Archive for November 7th, 2007

Customer Satisfaction is Worthless. Customer Loyalty is Priceless. Jeffrey Gitomer

Customer Satisfaction is Worthless. Customer Loyalty is Priceless. Jeffrey Gitomer. 1998, 2007. ISBN 188516730x. This was the one Gitomer book I had not read. Each of his books is so much fun to read, and they are so right on the money. As a long time sales guy, I always learn something new from Jeffrey, including in his weekly newspaper columns., and sales caffeine newsletter.

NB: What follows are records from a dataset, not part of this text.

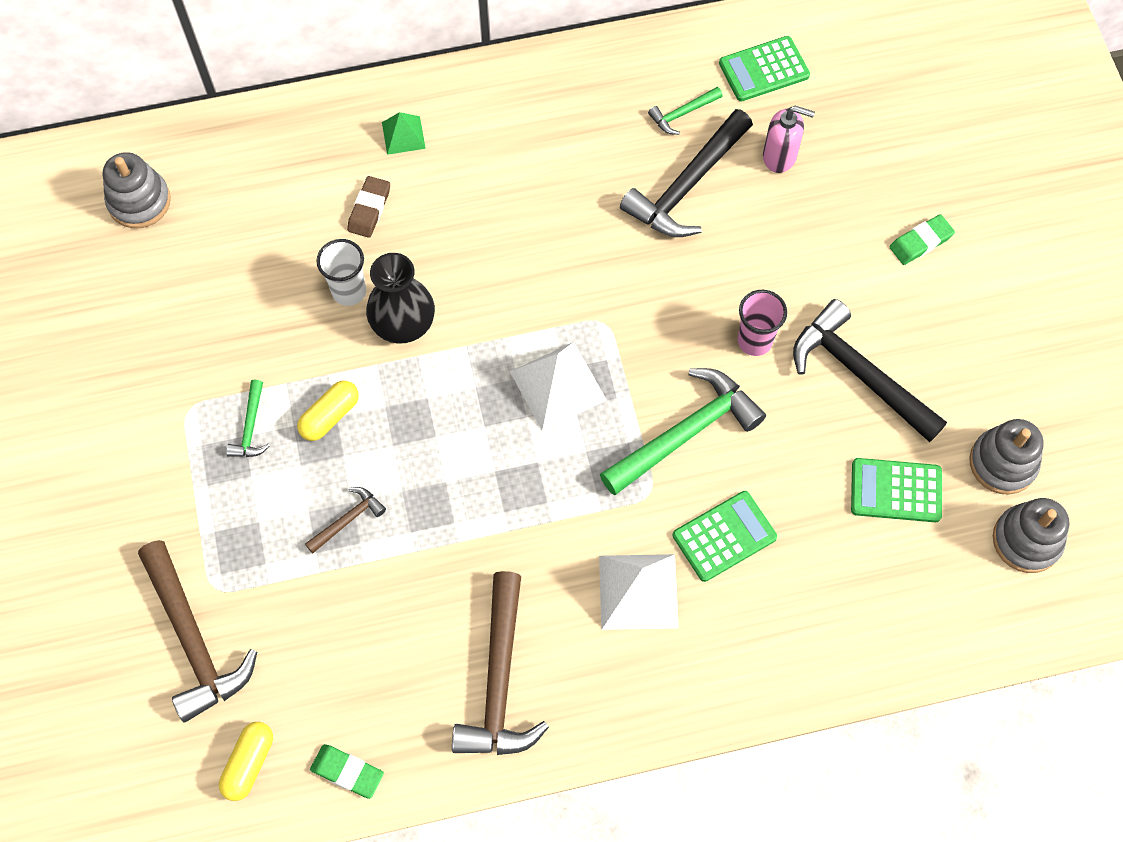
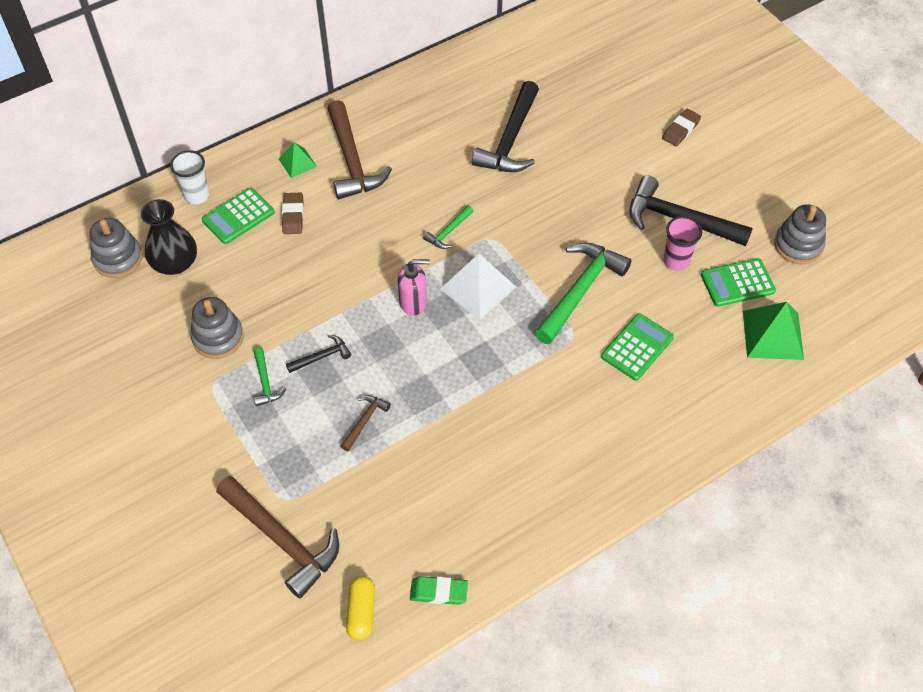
camera: 20 degrees left, 10 degrees down
(330, 416) = (322, 357): yellow capsule -> black hammer
(349, 291) = (300, 272): white cup -> white cup (197, 195)
(403, 322) = (349, 280): black vase -> black vase (175, 263)
(499, 680) = (523, 491): brown hammer -> brown hammer (352, 160)
(638, 591) = (594, 401): white pyramid -> none
(682, 113) = (487, 97): green hammer -> green hammer (448, 232)
(754, 341) = (600, 220): pink cup -> pink cup (676, 261)
(764, 69) = (529, 57): green calculator -> green calculator (238, 216)
(780, 156) = (564, 105): pink soap dispenser -> pink soap dispenser (413, 302)
(909, 579) = (772, 335): none -> green pyramid
(920, 242) = (681, 130): green eraser -> brown eraser
(1026, 540) = (836, 287): grey stacking toy -> grey stacking toy (218, 337)

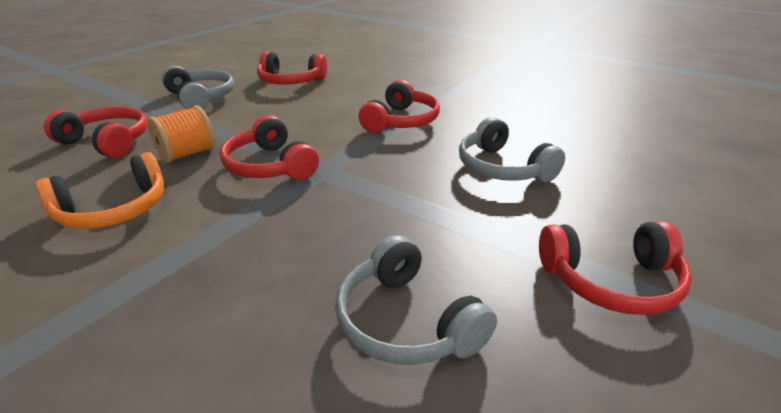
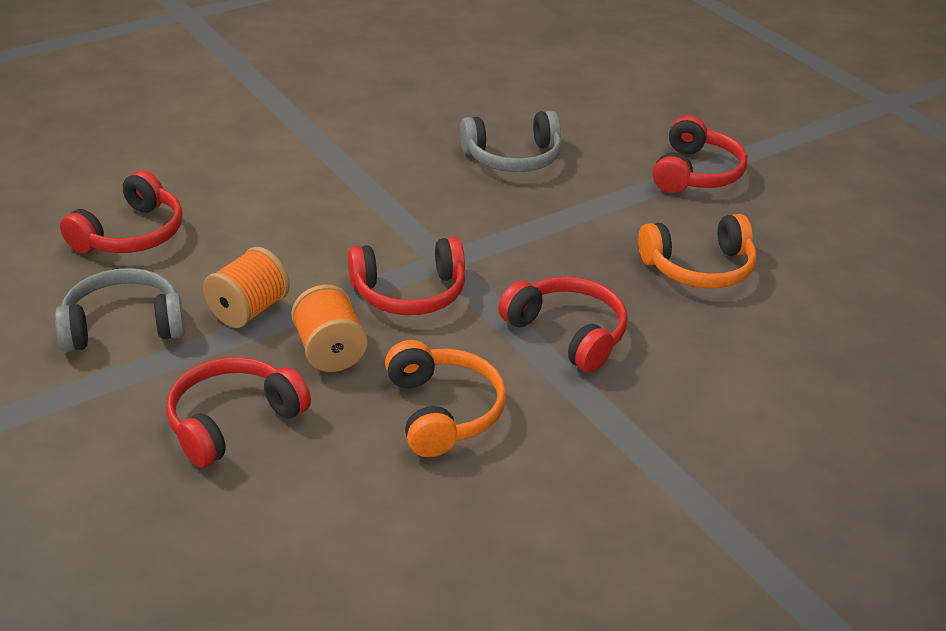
camera: 70 degrees left, 5 degrees up
(227, 122) = (248, 310): none -> orange spool
(400, 121) = (358, 182): red headphones -> red headphones (567, 334)
(407, 322) = (699, 267): grey headphones -> orange headphones

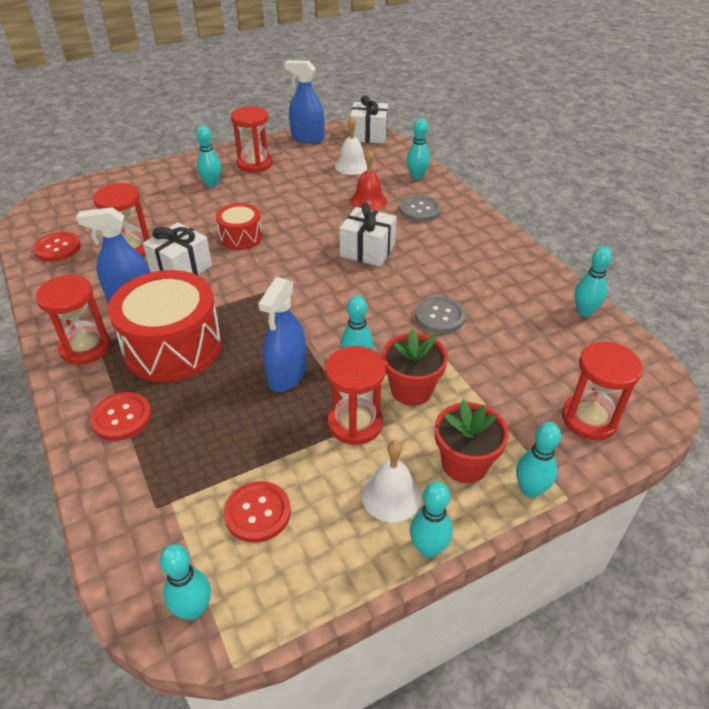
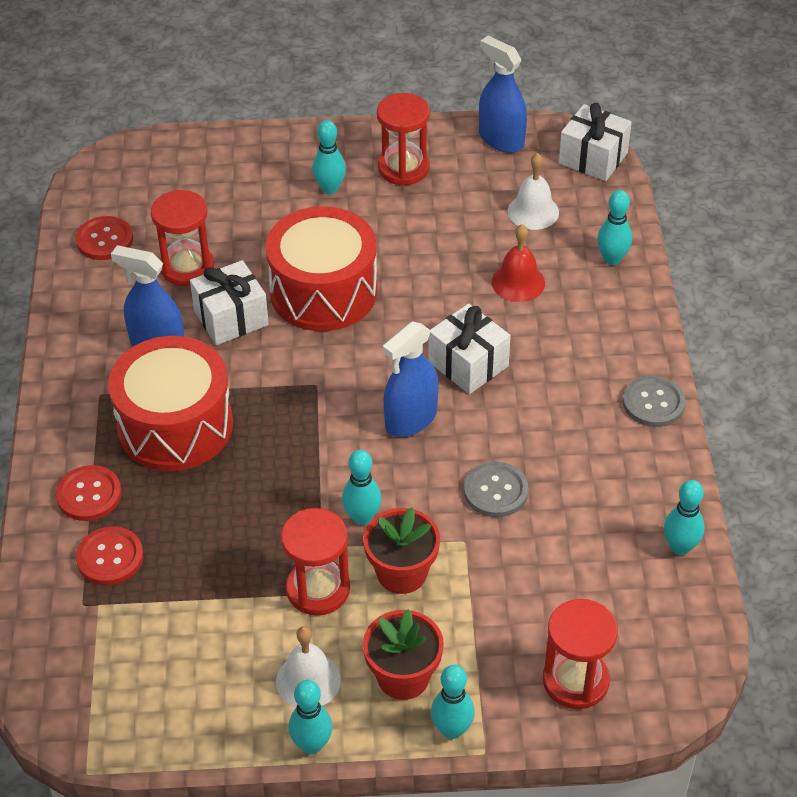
camera: 25 degrees right, 5 degrees up
(85, 347) = (85, 394): red hourglass -> none
(193, 609) = (75, 712): turquoise bowling pin -> none
(241, 237) = (323, 291): red drum -> red drum, size x1.86
(257, 513) = (172, 646): red button -> red button (110, 557)
(287, 375) = (278, 505): blue spray bottle -> blue spray bottle (411, 419)
(420, 210) = (577, 320): grey button -> grey button (653, 403)

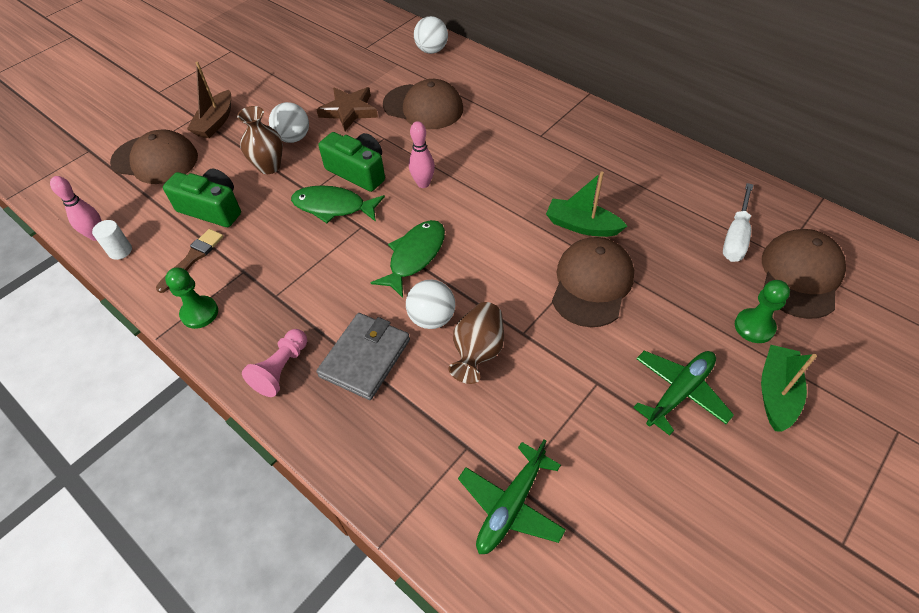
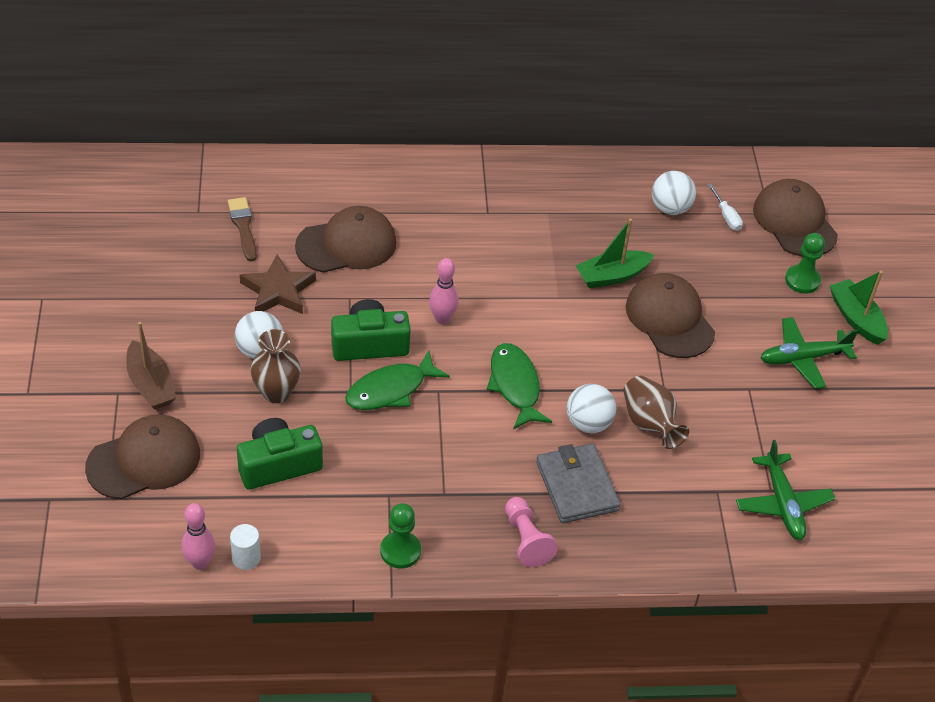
camera: 50 degrees left, 5 degrees down
(192, 258) = (326, 516): brown brush -> brown brush (243, 226)
(431, 50) = (275, 177): white ball -> white ball (670, 208)
(679, 392) = (803, 358): green plane -> green plane turned 105 degrees counterclockwise
(735, 237) = (726, 217): white screwdriver -> white screwdriver, size x0.62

Priceless words on every page such as;

  • Customer satisfaction is at an all-time high . Customer loyalty is at an all-time low.
  • Companies only train once in a while instead of every day.
  • 80 % of US business is based on Word of Mouth.
  • Be a student first, always a student.
  • College education prepares you to play “Jeopardy” and “Trivial Pursuit”. The rest of what you need to learn about your success you have to learn on your own.The courses you really need they never gave.
  • He quotes Jim Rohn, “Formal education will earn you a living.Self education will earn you a fortune.You determine how much fortune you will earn by how much self-education you decide to get.”

This book overdelivers in true Gitomer style. He believes that serving is the extension of selling. We do too.

Some of the reasons that selling is harder today – Saman Haqqi on The Era of Sales 2.0

November 06, 2007Sales is harder

Saman Haqqi, Vice President of Marketing at Landslide, presented a compelling workshop about The Era of Sales 2.0: New Tools and Workstyles to Supercharge your Sales Performance.

Saman began by setting the stage with the changes that have happened in the selling environment over the last five years:

  • distributed teams
  • brief product training
  • limited face-to-face time with corporate office
  • online selling via web – limited face-to-face time with buyers

Additionally, buying behavior has shifted:

  • buying cycle begins long before sales cycle
  • buyers always online, never available
  • buyers are well informed
  • they don’t want features presentations, they want problem solutions

These changes have affected sales performance; lowering the percentage of reps who meet quota to 57%, increasing the number of calls it takes to close a sale, and increasing the percentages of deals lost (30.3%) and no-decision deals (21.3%). Additionally, the ramp time for new sales reps has extended beyond a year for 27.8%.

But, there’s hope. Saman explained that Sales 2.0 includes tools that help salespeople prepare, interact, engage and close customers while remotely following a company’s best selling process. These tools enable two-way conversation, not just enabling the download of content, but encouraging the upload of content from customer to company.

Sales 2.0 is the transition from chaos to process-based selling. More feet on the street won’t help get us there. She says that sales needs to be thought about almost as an assembly line – a consistent and repeatable process. If everyone does their own thing, then outcomes aren’t predictable and sales will stall.

One of the more interesting things Saman shared was that they have taken C players, given them sales training and seen them performing at 70% to 80% of A player level after one year. Prior to this program, the C players would have been at 30% of their A player counterparts. Given turnover and the difficulty in finding great salespeople, this should give companies hope that if they get their process tuned, they too can multiply their results.

The critical factor is that products and selling environments are getting more difficult. Complexity increases the need for performance improvement.

Sales process is not a one-size-fits-all process. It needs to be constructed in a way that’s adaptable as each deal is different.

One of the processes that needs to be embraced is the streamlined funnel. Better results will be derived if the focus is on interested leads, not all leads. Spending time on unqualified leads can waste your efforts.

Saman stated that marketing needs to become relevant to sales.

We could not agree more at Rocket Builders.